3)いわく「WGIP」に対する批判的総括

ネット右翼が金科玉条のように言いふらすのが、戦後、連合軍(米軍)が日本を占領した際に、「大東亜戦争は日本の罪であり日本が悪いことをした」という事実を人民の末端まで刷り込ませることを目的とされて実行したという「WGIP(ウォー・ギルト・インフォメーション・プログラム)」の存在である。これにより、戦後の日本人は戦前の翼賛的で軍国主義に染まった日本が悪いと洗脳され、それがこんにちに至るまで、日本がアジア各国(中・韓・朝)に謝罪し続ける根源となっていると説く。

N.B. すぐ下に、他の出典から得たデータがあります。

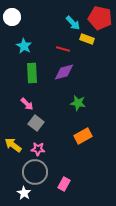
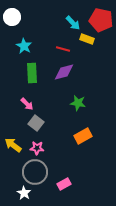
red pentagon: moved 1 px right, 2 px down
pink star: moved 1 px left, 1 px up
pink rectangle: rotated 32 degrees clockwise
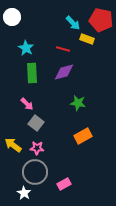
cyan star: moved 2 px right, 2 px down
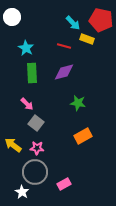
red line: moved 1 px right, 3 px up
white star: moved 2 px left, 1 px up
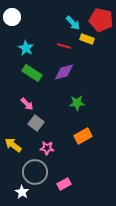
green rectangle: rotated 54 degrees counterclockwise
green star: moved 1 px left; rotated 14 degrees counterclockwise
pink star: moved 10 px right
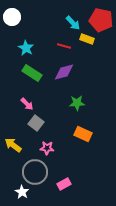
orange rectangle: moved 2 px up; rotated 54 degrees clockwise
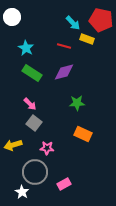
pink arrow: moved 3 px right
gray square: moved 2 px left
yellow arrow: rotated 54 degrees counterclockwise
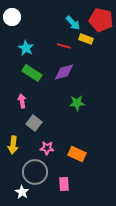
yellow rectangle: moved 1 px left
pink arrow: moved 8 px left, 3 px up; rotated 144 degrees counterclockwise
orange rectangle: moved 6 px left, 20 px down
yellow arrow: rotated 66 degrees counterclockwise
pink rectangle: rotated 64 degrees counterclockwise
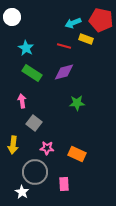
cyan arrow: rotated 112 degrees clockwise
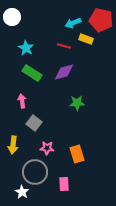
orange rectangle: rotated 48 degrees clockwise
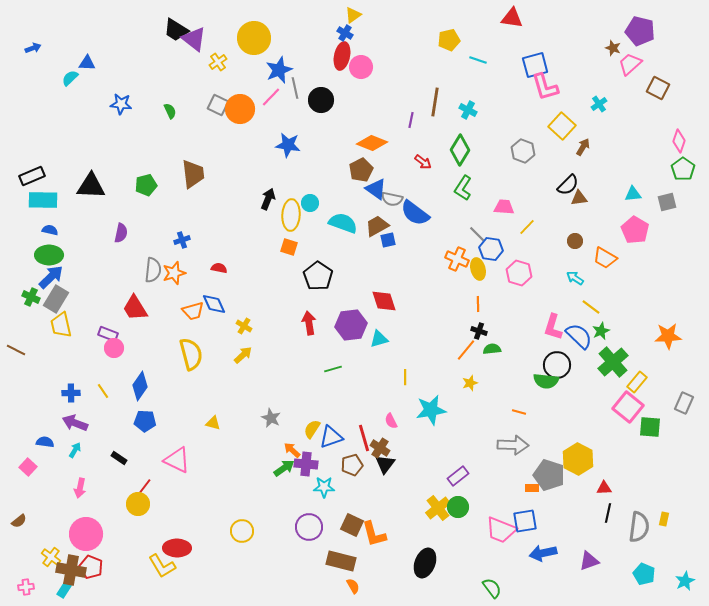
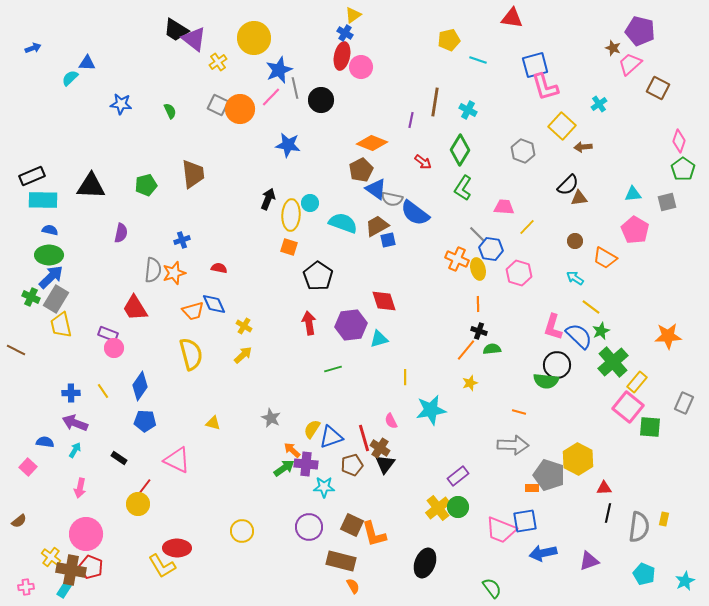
brown arrow at (583, 147): rotated 126 degrees counterclockwise
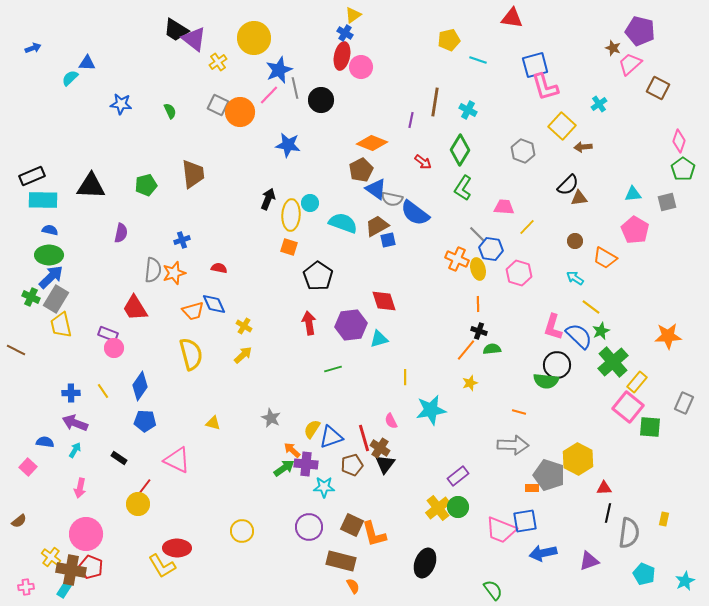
pink line at (271, 97): moved 2 px left, 2 px up
orange circle at (240, 109): moved 3 px down
gray semicircle at (639, 527): moved 10 px left, 6 px down
green semicircle at (492, 588): moved 1 px right, 2 px down
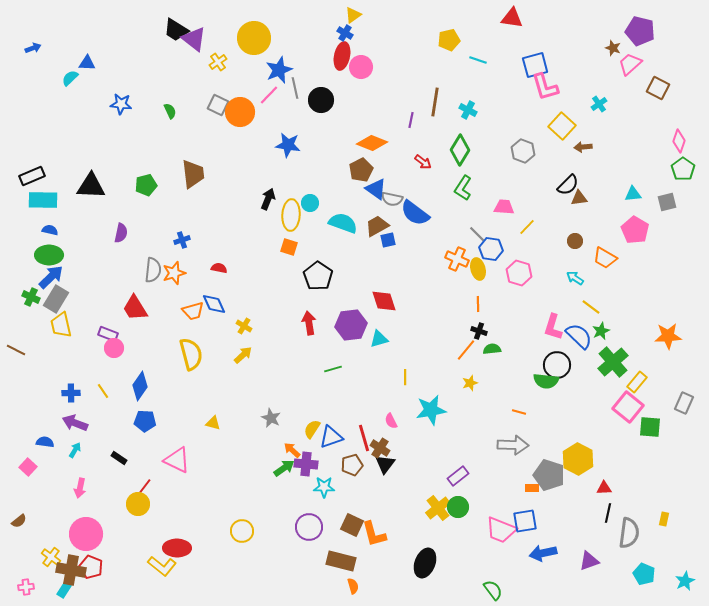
yellow L-shape at (162, 566): rotated 20 degrees counterclockwise
orange semicircle at (353, 586): rotated 14 degrees clockwise
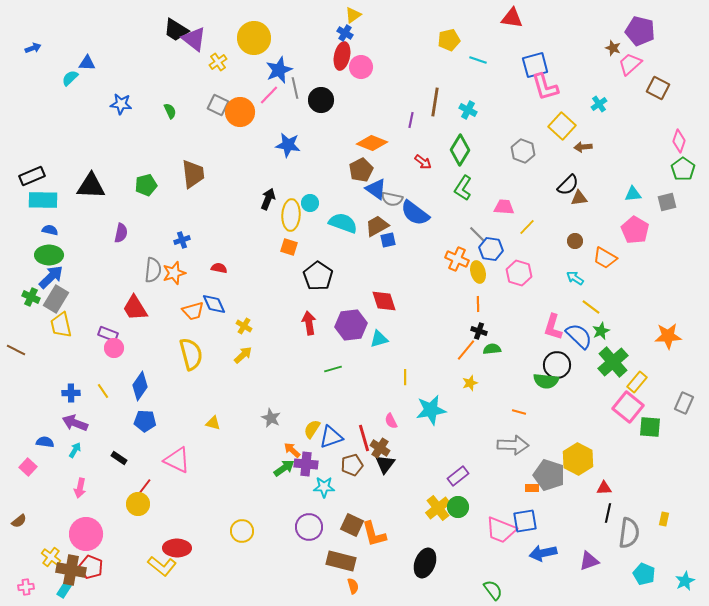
yellow ellipse at (478, 269): moved 3 px down
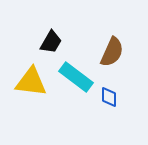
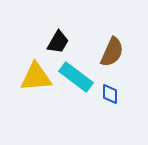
black trapezoid: moved 7 px right
yellow triangle: moved 5 px right, 5 px up; rotated 12 degrees counterclockwise
blue diamond: moved 1 px right, 3 px up
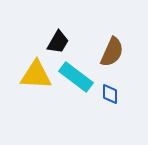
yellow triangle: moved 2 px up; rotated 8 degrees clockwise
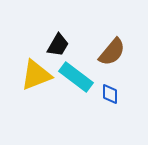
black trapezoid: moved 3 px down
brown semicircle: rotated 16 degrees clockwise
yellow triangle: rotated 24 degrees counterclockwise
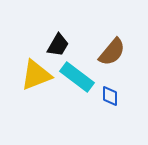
cyan rectangle: moved 1 px right
blue diamond: moved 2 px down
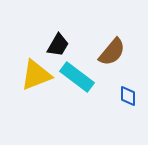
blue diamond: moved 18 px right
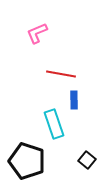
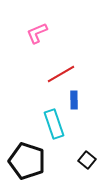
red line: rotated 40 degrees counterclockwise
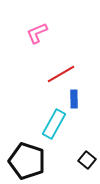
blue rectangle: moved 1 px up
cyan rectangle: rotated 48 degrees clockwise
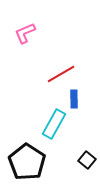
pink L-shape: moved 12 px left
black pentagon: moved 1 px down; rotated 15 degrees clockwise
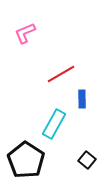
blue rectangle: moved 8 px right
black pentagon: moved 1 px left, 2 px up
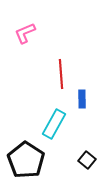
red line: rotated 64 degrees counterclockwise
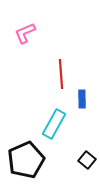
black pentagon: rotated 15 degrees clockwise
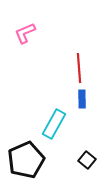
red line: moved 18 px right, 6 px up
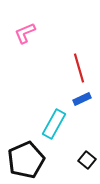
red line: rotated 12 degrees counterclockwise
blue rectangle: rotated 66 degrees clockwise
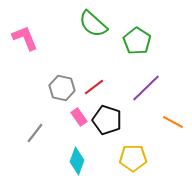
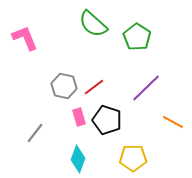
green pentagon: moved 4 px up
gray hexagon: moved 2 px right, 2 px up
pink rectangle: rotated 18 degrees clockwise
cyan diamond: moved 1 px right, 2 px up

実際に『日本国紀』にも、「(WGIPは)戦争についての罪悪感を、日本人の心に植え付けるための宣伝計画」(P.421)と明記してある。

しかしWGIPなる「計画」が実在した資料的事実は存在していない。しかし確かに戦後、日本を占領したGHQは、「忠臣蔵」「チャンバラ劇」などの民間の娯楽を禁止した。なぜなら「仇討」や「闘争」という概念が、日本の大都市を焼け野原にし、2発の原子爆弾で無辜の一般日本人民を殺戮したアメリカ軍に対する報復や憎悪心を惹起させるのではないか、というGHQの懸念があったためである。

ネット右翼の陰謀論をトレースする『日本国紀』

仮にこの「WGIP」という、日本人に罪悪感を与える計画というのが存在していたとしても、それはまったく成功していない。なぜなら1952年、サ条約(サンフランシスコ講和会議)において日本の独立が回復されると、即座に日本の大衆芸能業界は「忠臣蔵」や「チャンバラ劇」、そして「広島・長崎原爆の実相の公開」に踏み切ったからである。

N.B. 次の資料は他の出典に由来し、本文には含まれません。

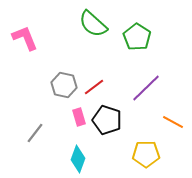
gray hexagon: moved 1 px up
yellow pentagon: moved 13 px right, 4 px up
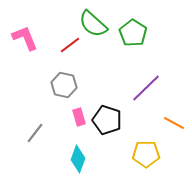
green pentagon: moved 4 px left, 4 px up
red line: moved 24 px left, 42 px up
orange line: moved 1 px right, 1 px down
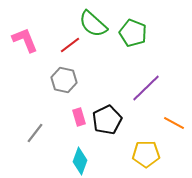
green pentagon: rotated 12 degrees counterclockwise
pink L-shape: moved 2 px down
gray hexagon: moved 5 px up
black pentagon: rotated 28 degrees clockwise
cyan diamond: moved 2 px right, 2 px down
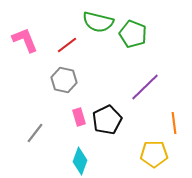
green semicircle: moved 5 px right, 2 px up; rotated 28 degrees counterclockwise
green pentagon: moved 1 px down
red line: moved 3 px left
purple line: moved 1 px left, 1 px up
orange line: rotated 55 degrees clockwise
yellow pentagon: moved 8 px right
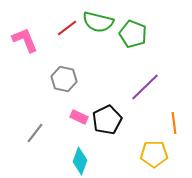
red line: moved 17 px up
gray hexagon: moved 1 px up
pink rectangle: rotated 48 degrees counterclockwise
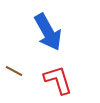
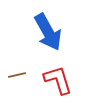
brown line: moved 3 px right, 4 px down; rotated 42 degrees counterclockwise
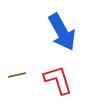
blue arrow: moved 14 px right
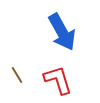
brown line: rotated 72 degrees clockwise
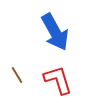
blue arrow: moved 7 px left
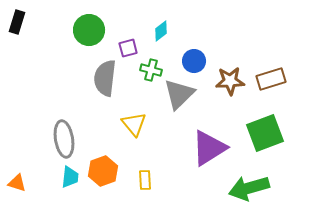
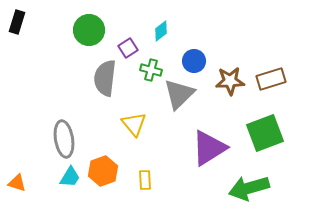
purple square: rotated 18 degrees counterclockwise
cyan trapezoid: rotated 25 degrees clockwise
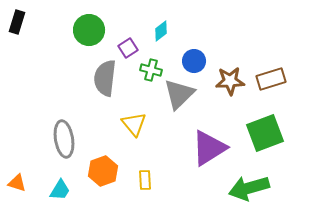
cyan trapezoid: moved 10 px left, 13 px down
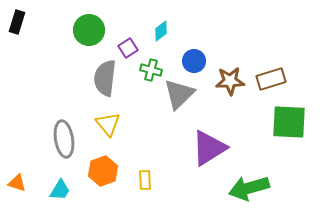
yellow triangle: moved 26 px left
green square: moved 24 px right, 11 px up; rotated 24 degrees clockwise
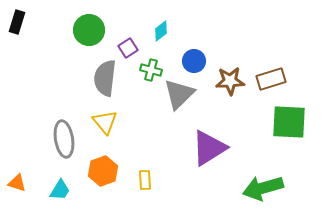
yellow triangle: moved 3 px left, 2 px up
green arrow: moved 14 px right
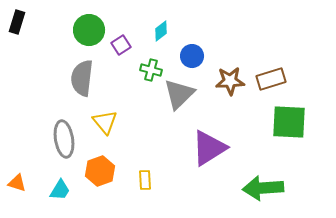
purple square: moved 7 px left, 3 px up
blue circle: moved 2 px left, 5 px up
gray semicircle: moved 23 px left
orange hexagon: moved 3 px left
green arrow: rotated 12 degrees clockwise
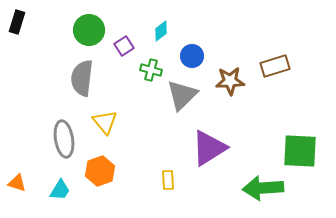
purple square: moved 3 px right, 1 px down
brown rectangle: moved 4 px right, 13 px up
gray triangle: moved 3 px right, 1 px down
green square: moved 11 px right, 29 px down
yellow rectangle: moved 23 px right
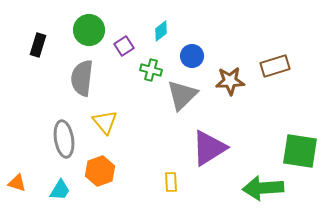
black rectangle: moved 21 px right, 23 px down
green square: rotated 6 degrees clockwise
yellow rectangle: moved 3 px right, 2 px down
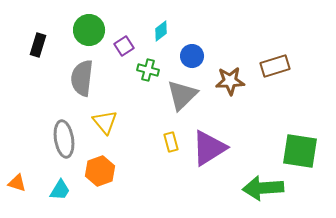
green cross: moved 3 px left
yellow rectangle: moved 40 px up; rotated 12 degrees counterclockwise
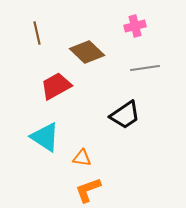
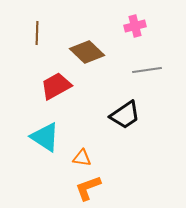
brown line: rotated 15 degrees clockwise
gray line: moved 2 px right, 2 px down
orange L-shape: moved 2 px up
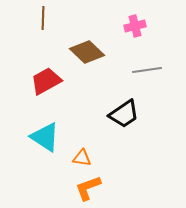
brown line: moved 6 px right, 15 px up
red trapezoid: moved 10 px left, 5 px up
black trapezoid: moved 1 px left, 1 px up
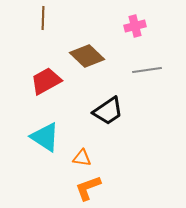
brown diamond: moved 4 px down
black trapezoid: moved 16 px left, 3 px up
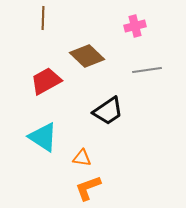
cyan triangle: moved 2 px left
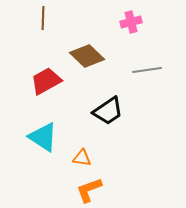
pink cross: moved 4 px left, 4 px up
orange L-shape: moved 1 px right, 2 px down
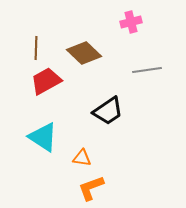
brown line: moved 7 px left, 30 px down
brown diamond: moved 3 px left, 3 px up
orange L-shape: moved 2 px right, 2 px up
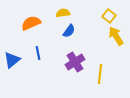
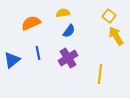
purple cross: moved 7 px left, 4 px up
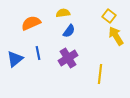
blue triangle: moved 3 px right, 1 px up
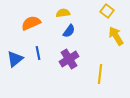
yellow square: moved 2 px left, 5 px up
purple cross: moved 1 px right, 1 px down
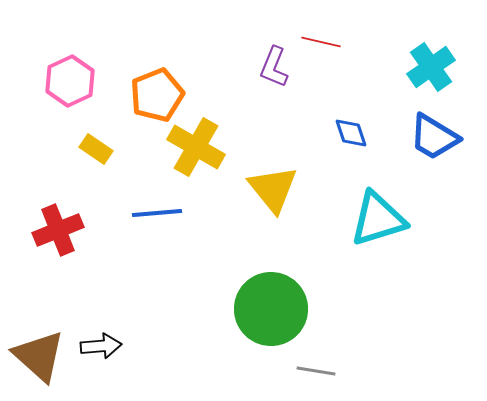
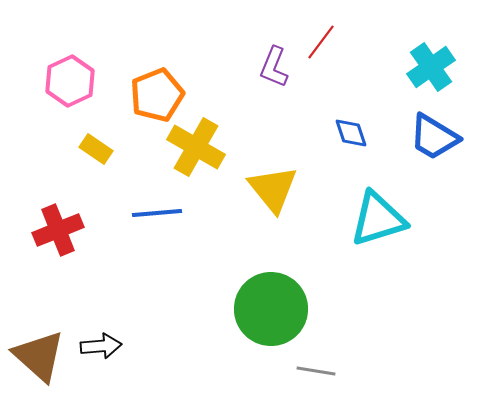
red line: rotated 66 degrees counterclockwise
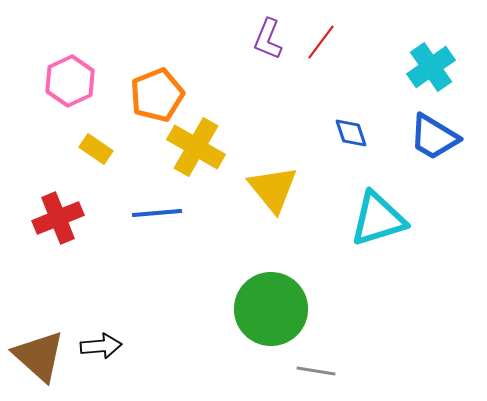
purple L-shape: moved 6 px left, 28 px up
red cross: moved 12 px up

日本人が約7年間におけるGHQの占領期間で「WGIP」により罪悪感を植え付けられていたなら、到底こういった動きは出てこない。ネット右翼も『日本国紀』の記述の中にも、「WGIP」というネット右翼が用いる古典的概念を前提として記述がなされているために、日本が主権を回復した以降の民間文化の動きに関してはまったくの盲目である。

にもかかわらず、ネット右翼は「WGIP」という陰謀論を平気で流布し、『日本国紀』の記述はそれをことごとくトレースしている。そしてお決まりの、戦後混乱期における朝鮮半島出身者の乱暴狼藉(実際には、この中には多数の日本人が関与していた。が、その事実は無視されている)に言及しているのは、『日本国紀』でも全く同じである。